Era interesante estar cenando con Emir Lovelace y debatiendo sobre la conservación de un pez, mientras teníamos los huevos del mismo junto a nosotros.
Cuando terminamos, Emir mandó llamar al mesero de nombre Amos para la cuenta.
—Por favor, lo que sobró quiero llevármelo—dijo Emir, guiñándome el ojo.
Los ojos del chico se entornaron.
—¿Disculpe?
Emir reprimió las ganas de reír, usando de excusa sacar su billetera.
—Sí, planeamos comer el resto en la mañana.
—¿No prefiere que le preparemos otra bandeja de mariscos para llevar intacta?
—ofreció el mesero.
—No, quiero las sobras de nuestra cena—insistió Emir.
—Eh… —Escucha, Amos, solo ve y guarda lo que sobró en una bolsa, ¿qué tan difícil es eso?
¿o tengo que hacerlo yo?
—inquirió Emir y noté que su amabilidad ya estaba siendo forzada.
—No, señor… Emir le envió una mirada severa.
—Es decir, no se preocupe, señor Lovelace, en un segundo le preparo todo.
—No están acostumbrados a guardar las sobras—me explicó.
Seguramente había visto mi expresión contrariada.
—Tal vez no fue buena idea, lo siento—me lamenté.
—Descuida, tu idea es buena, solo que aquí no se acostumbra a hacer eso, pero siempre debe haber una primera vez.
Luego de que Amos nos llevara la comida sobrante, Emir deslizó su tarjeta en la terminal y salimos por la misma puerta en la que entramos.
—¿Qué hora es?
—pregunté.
—Faltan diez minutos para las tres de la madrugada—respondió, echándole un vistazo a su reloj en la muñeca, que parecía ser de oro.
Palidecí.
—Demasiado tarde… —¿Tienes a alguien que te espere en el hotel?
—quiso saber, en tono extraño, sin dejar de mirarme.
—No, pero me da vergüenza llegar a estas horas.
—Eres muy extraña—sonrió—vamos, te llevaré y de camino, veremos si encontramos a quien darle la comida.
No pude estar más de acuerdo.
Lo seguí hasta la salida y vi su coche esperándonos con el chofer detrás del volante, cabeceando.
Abordamos el vehículo y nos dirigimos rumbo a mi hotel.

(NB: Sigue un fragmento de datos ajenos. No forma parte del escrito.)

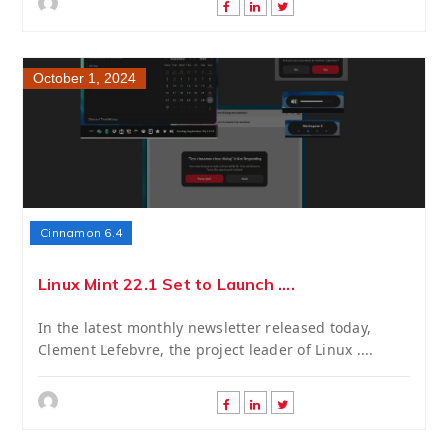
October 1, 2024
Cinnamon 6.4
Linux Mint 22.1 Set to Launch ....
In the latest monthly newsletter released today,
Clement Lefebvre, the project leader of Linux ....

Me permití abrir la ventana y sentir el exquisito aire helado nocturno de Dublín.
Sentía la mirada de Emir quemándome el cuello, pero no quise voltear a verlo.
Era buena señal de que él me mirara con frecuencia y podía percibir que había atracción mutua, pero no quería estropearlo.
Emir probablemente quería ir lento.
—Ahí hay un señor—dije, señalando a un vagabundo intentando buscar algo en un contenedor de basura.
—Lorenz, detén el auto.
—Pero, señor… —Tengo que entregarle esto a ese señor—le explicó Emir y el chofer frunció el ceño.
—Lo haré yo, señor Lovelace.
Emir asintió y le entregó la enorme bolsa de comida al chofer.
Los dos observamos como Lorenz se acercaba tímidamente y le daba la bolsa al señor, quien se sobresaltó, pero tras comprender que era una ayuda, sonrió, muy agradecido y volteó a vernos.
—¡Tenga una linda noche, señor!
—exclamé, devolviéndole la sonrisa.
Cuando nos pusimos nuevamente en marcha, vi que Emir sonreía y me ruboricé.
—¿Pasa algo?
—pregunté.
—Para nada, todo está bien—se mordió el labio inferior mientras trataba de no mirarme.